Install Nginx Mainline on openSUSE Leap – the Quick‑Start Guide

Want the bleeding‑edge features of Nginx without wrestling with source code?

This post shows you how to pull the latest mainline build straight from an official repository into your openSUSE Leap system, and why it’s worth the extra step.

Why use the mainline version?

The stable release gets a few updates per year; the mainline line is updated every six weeks with new modules, bug fixes, and performance tweaks. I’ve seen servers that needed the latest TLS 1.3 support or the ngx_http_quic_module just come up dead when stuck on an older binary. Installing mainline keeps you in sync with upstream without manually compiling.

Step 1: Add the official Nginx repo
sudo zypper ar -cf https://nginx.org/packages/opensuse/leap/openSUSE-Leap-15.5/nginx.repo nginx

zypper ar registers a new repository; -c forces overwrite if the file exists and -f tells zypper to refresh it automatically. The URL points directly at Nginx’s own repo for Leap 15.5, so you get the right binaries.

Step 2: Import the GPG key
sudo rpm --import https://nginx.org/keys/nginx_signing.key

Without the key zypper will refuse to install anything from that repo, calling it “untrusted.” Importing once is all you need; after that the signature checks are automatic.

Step 3: Refresh and install
sudo zypper refresh nginx
sudo zypper install nginx

refresh pulls the newest package metadata. install brings in the mainline build plus any dependencies (like libpcre3, libssl1_1). If you already have the stable Nginx installed, this command will upgrade it to mainline instead of keeping two copies.

Step 4: Verify the version
nginx -v

Output should look like:

nginx version: nginx/1.26.x

The “1.26” (or newer) number confirms you’re running the mainline branch, not the 1.20‑stable line.

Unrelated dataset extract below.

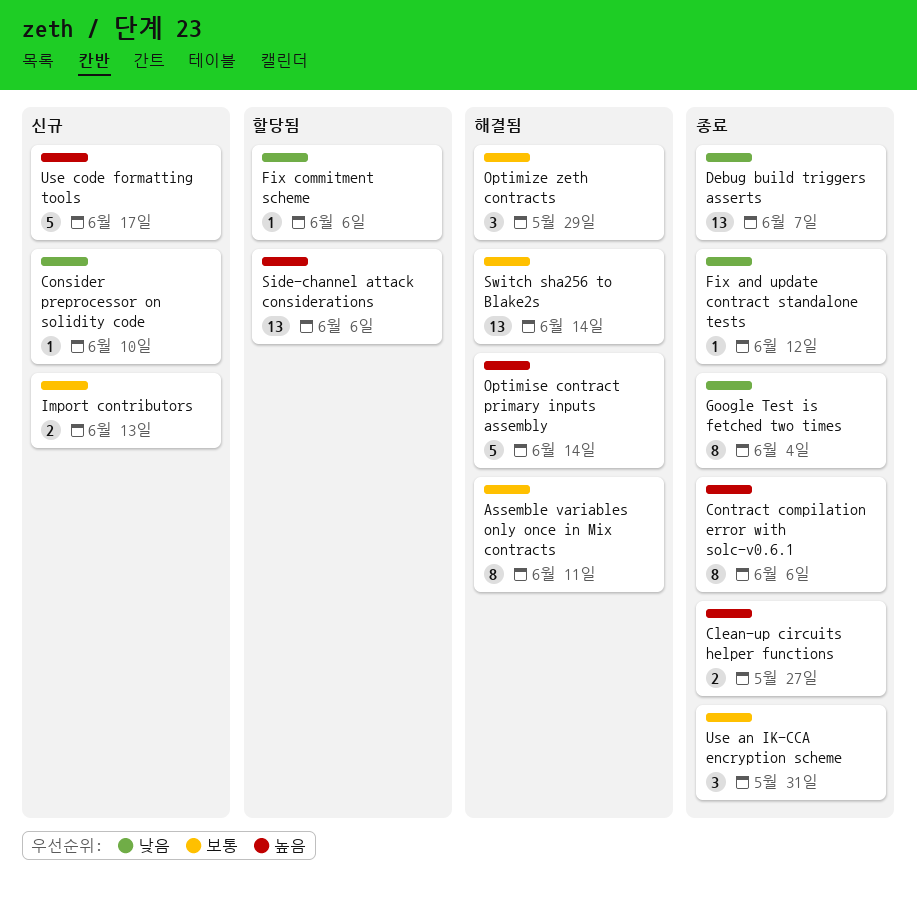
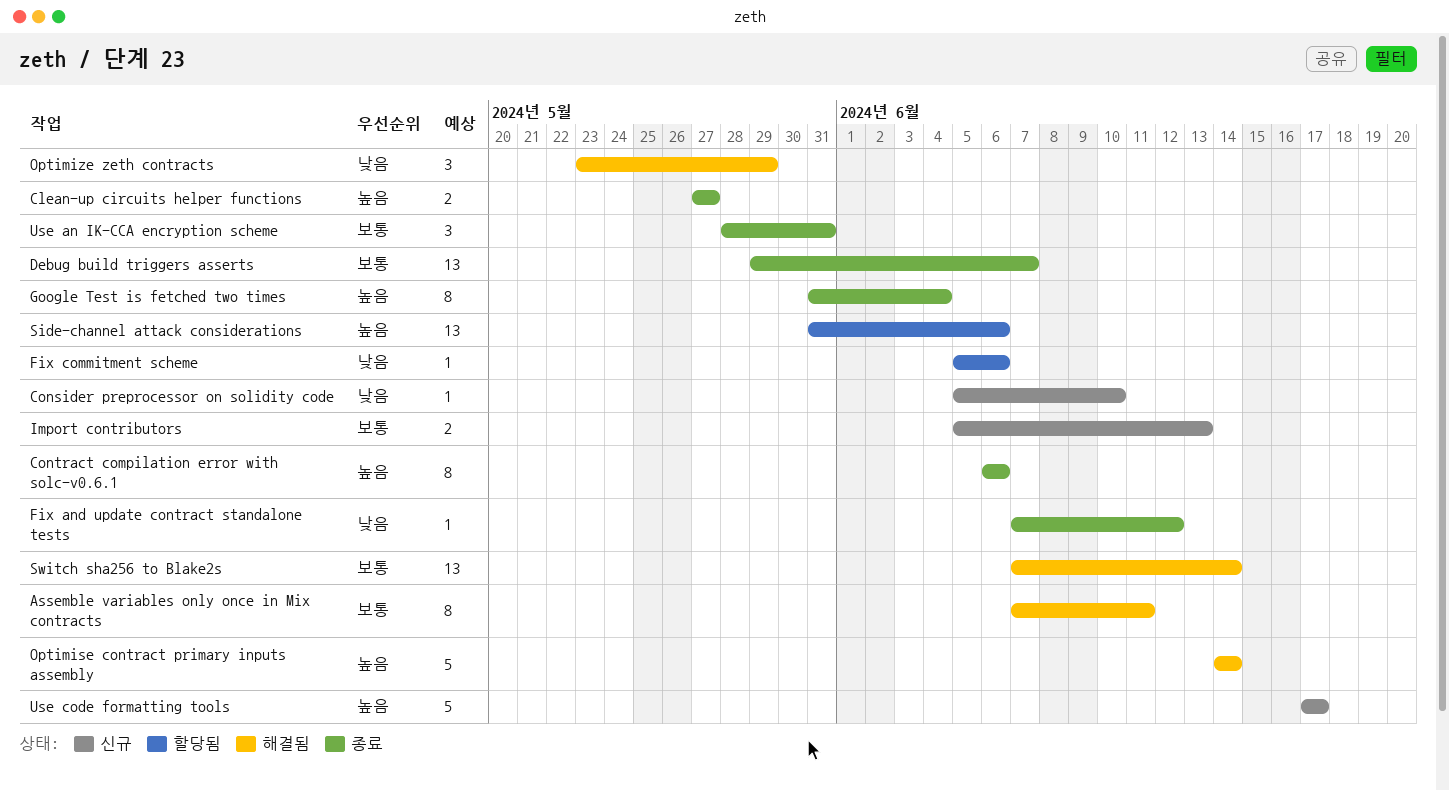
Debug build triggers asserts, priority: 낮음 -> 보통
Google Test is fetched two times, priority: 낮음 -> 높음
Optimize zeth contracts, priority: 보통 -> 낮음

Optional tweak: Keep it on autopdate

If you want zypper to pull new mainline releases automatically, edit the repo file:

sudo nano /etc/zypp/repos.d/nginx.repo

Add or change this line inside the [nginx] section:

autorefresh = true

Now every zypper update will grab the latest mainline patch for you.

Common pitfalls
  • Wrong Leap version in URL – If you’re on 15.4, swap “15.5” for “15.4”. A mismatched repo can produce “package not found” errors or broken dependencies.
  • Cache stale after repo change – Run zypper clean --all if you see odd package versions or broken links.
That’s all there is to it – a few commands and you’re running the latest Nginx on openSUSE Leap.